Van Gisbergen had the race in the bag, and sure, nobody is debating the fact that an overtime restart could have (and, on the tight streets of the Windy City, probably would have) resulted in chaos and possibly even produced a totally random winner who happened to keep his nose clean.
Someone inevitably would have sent it from six rows back and blocked the track with a 14-car pileup, because that's what happens anymore.
Nobody is arguing against the fact that NASCAR's best active road/street course driver is the one and only deserving winner of Sunday's race.
But NASCAR has rules.
And under those track conditions, whether we like it or not, those rules should have produced a yellow flag and thus an overtime finish.
No, those rules don't always produce a "deserving" winner, per se, but those are the rules, and when you not only show inconsistency with the rulebook (a lot) but do so while ignoring a massive safety hazard on the race track (and the very driver who just had the massive wreck), things have gone way too far. And that's putting it nicely.
And let's not neglect to mention what happened a few laps prior to set up a separate restart.
NASCAR is so insistent on racing Chicago (another venue, like Mexico, that apparently no one is allowed to criticize) that a completely inexcusable error took place when a spectator needed medical attention.
NASCAR had to pause the race so that an ambulance could cross the track.
I'm not going to lie. I questioned if maybe Bob Pockrass got hacked when I saw this tweet, and I probably wasn't the only one.
Caution to get an ambulance to cross the track.

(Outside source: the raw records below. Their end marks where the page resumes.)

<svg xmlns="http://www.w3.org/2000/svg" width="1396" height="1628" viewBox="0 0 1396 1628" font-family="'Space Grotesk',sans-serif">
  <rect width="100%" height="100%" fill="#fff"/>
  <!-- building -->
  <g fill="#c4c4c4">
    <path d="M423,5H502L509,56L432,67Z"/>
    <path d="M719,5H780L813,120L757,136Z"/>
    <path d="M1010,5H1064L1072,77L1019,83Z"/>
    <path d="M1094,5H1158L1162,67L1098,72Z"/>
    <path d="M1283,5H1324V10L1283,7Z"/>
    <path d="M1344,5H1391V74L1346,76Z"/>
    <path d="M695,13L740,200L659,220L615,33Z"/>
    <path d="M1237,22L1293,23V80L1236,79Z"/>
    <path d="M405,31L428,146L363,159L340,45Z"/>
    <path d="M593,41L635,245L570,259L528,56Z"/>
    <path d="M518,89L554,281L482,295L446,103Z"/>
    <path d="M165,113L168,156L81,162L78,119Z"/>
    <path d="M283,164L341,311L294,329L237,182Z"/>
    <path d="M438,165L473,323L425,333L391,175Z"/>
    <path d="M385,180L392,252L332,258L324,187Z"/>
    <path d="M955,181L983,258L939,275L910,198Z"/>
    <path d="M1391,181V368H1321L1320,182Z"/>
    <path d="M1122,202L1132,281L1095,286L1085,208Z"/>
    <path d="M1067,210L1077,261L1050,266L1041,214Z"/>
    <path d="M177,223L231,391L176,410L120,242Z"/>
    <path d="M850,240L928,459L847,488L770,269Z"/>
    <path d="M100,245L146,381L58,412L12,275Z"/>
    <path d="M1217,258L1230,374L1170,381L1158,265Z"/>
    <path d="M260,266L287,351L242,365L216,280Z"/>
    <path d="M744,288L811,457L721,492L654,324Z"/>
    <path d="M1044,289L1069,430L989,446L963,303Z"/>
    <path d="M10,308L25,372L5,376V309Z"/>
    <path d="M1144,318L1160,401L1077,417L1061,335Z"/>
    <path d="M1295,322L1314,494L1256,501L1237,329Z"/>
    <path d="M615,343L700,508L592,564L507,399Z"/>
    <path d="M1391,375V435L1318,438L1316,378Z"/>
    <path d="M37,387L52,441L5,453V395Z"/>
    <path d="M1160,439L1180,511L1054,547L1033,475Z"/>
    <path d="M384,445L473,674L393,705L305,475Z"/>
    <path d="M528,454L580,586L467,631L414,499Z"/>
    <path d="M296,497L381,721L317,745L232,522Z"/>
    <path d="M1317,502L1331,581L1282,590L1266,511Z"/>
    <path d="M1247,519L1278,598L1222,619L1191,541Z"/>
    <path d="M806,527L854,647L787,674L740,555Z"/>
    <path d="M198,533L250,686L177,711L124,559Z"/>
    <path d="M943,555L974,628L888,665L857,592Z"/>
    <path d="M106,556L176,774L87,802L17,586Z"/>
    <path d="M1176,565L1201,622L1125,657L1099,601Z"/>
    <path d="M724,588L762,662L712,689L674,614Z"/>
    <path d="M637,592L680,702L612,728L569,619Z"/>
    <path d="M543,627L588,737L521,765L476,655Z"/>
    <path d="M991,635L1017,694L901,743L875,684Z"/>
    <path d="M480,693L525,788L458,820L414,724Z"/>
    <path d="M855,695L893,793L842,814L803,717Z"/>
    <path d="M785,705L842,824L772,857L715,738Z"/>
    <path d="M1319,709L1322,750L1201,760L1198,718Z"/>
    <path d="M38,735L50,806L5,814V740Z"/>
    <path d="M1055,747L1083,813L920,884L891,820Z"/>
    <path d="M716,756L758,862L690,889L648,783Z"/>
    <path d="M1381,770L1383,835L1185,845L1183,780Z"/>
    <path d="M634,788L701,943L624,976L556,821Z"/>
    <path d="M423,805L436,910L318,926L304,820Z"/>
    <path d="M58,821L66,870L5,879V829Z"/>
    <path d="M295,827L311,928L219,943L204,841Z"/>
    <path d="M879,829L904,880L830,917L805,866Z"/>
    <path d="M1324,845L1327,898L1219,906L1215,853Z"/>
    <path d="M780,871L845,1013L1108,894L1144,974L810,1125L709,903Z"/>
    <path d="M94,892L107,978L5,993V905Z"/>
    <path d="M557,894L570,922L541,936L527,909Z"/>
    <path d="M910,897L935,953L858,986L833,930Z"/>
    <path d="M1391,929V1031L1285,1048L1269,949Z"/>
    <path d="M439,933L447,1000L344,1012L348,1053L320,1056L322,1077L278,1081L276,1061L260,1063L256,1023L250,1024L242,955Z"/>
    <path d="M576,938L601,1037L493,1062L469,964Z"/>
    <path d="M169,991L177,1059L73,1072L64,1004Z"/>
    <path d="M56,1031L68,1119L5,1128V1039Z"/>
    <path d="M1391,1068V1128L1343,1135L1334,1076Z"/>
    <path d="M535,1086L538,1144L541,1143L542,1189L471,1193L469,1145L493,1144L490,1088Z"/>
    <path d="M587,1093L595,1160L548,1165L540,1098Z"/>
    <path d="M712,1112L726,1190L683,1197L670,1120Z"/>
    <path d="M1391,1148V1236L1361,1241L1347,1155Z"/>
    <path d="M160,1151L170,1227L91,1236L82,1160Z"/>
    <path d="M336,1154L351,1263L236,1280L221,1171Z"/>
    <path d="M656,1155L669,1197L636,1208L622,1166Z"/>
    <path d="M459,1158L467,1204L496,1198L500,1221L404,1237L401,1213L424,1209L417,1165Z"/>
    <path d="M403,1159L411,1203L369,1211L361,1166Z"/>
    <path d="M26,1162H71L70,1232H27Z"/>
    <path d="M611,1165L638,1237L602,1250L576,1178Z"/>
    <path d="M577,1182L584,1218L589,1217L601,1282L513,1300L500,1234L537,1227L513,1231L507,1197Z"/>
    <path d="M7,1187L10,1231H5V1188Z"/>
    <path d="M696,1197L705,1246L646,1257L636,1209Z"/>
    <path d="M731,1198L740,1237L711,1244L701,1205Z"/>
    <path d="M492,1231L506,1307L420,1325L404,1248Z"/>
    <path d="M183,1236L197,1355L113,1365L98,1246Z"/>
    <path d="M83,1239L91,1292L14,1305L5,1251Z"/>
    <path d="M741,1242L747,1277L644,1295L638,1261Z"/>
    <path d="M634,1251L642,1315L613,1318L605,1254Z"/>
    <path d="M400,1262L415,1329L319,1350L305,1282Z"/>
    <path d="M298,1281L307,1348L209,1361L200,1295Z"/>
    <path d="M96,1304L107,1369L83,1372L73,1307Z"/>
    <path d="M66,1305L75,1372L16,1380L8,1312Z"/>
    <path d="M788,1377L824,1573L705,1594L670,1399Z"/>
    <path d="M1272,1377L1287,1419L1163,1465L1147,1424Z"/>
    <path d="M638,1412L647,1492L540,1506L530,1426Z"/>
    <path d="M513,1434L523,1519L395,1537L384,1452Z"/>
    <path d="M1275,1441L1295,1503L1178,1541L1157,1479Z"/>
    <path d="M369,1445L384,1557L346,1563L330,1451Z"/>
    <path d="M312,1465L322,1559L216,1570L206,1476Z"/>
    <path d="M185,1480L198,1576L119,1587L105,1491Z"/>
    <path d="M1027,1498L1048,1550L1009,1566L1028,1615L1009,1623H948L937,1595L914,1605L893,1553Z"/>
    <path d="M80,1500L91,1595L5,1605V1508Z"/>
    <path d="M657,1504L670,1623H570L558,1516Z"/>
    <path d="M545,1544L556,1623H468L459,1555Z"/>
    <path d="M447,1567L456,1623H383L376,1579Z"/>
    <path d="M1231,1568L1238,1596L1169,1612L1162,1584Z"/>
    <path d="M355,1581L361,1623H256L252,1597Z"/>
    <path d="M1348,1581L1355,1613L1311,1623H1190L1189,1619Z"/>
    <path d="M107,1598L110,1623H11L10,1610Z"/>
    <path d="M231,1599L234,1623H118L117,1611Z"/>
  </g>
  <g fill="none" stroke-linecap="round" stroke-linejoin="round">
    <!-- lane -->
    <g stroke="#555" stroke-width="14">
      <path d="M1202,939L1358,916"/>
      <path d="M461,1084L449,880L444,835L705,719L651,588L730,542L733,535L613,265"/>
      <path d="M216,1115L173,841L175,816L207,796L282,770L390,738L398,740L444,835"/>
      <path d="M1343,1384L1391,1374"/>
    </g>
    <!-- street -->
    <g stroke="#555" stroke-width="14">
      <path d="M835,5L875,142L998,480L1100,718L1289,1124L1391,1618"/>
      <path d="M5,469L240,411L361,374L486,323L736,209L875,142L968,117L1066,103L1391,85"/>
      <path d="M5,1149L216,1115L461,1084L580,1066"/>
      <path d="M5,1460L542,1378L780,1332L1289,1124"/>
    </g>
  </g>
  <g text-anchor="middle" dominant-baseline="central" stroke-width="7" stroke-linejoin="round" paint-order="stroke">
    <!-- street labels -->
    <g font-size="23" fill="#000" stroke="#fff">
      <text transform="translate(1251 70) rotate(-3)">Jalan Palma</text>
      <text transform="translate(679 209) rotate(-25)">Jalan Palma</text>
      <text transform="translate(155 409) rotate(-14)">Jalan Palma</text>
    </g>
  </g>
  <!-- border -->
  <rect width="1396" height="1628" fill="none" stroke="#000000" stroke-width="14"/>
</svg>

— Bob Pockrass (@bobpockrass) July 6, 2025
Again, what are we doing here?
I'm not anti-change. But it really seems like with every modern deviation from what one might consider the norm, NASCAR has become an overglorified (not by the fans, mind you) dog and pony show, and they aren't necessarily doing anything to play down that notion, either.
I don’t think you’re ready for these answers.
— Family Man (Dave) (@TeamKFBfan8) July 3, 2025
All in all, it was an interesting weekend. It marked the final year of Chicago's initial three-year deal, and as much as NASCAR seemingly thinks racing there is the greatest thing in the world, San Diego is the rumored landing spot for NASCAR's street race for 2026, with additional cities, such as Philadelphia, also recently emerging for future consideration.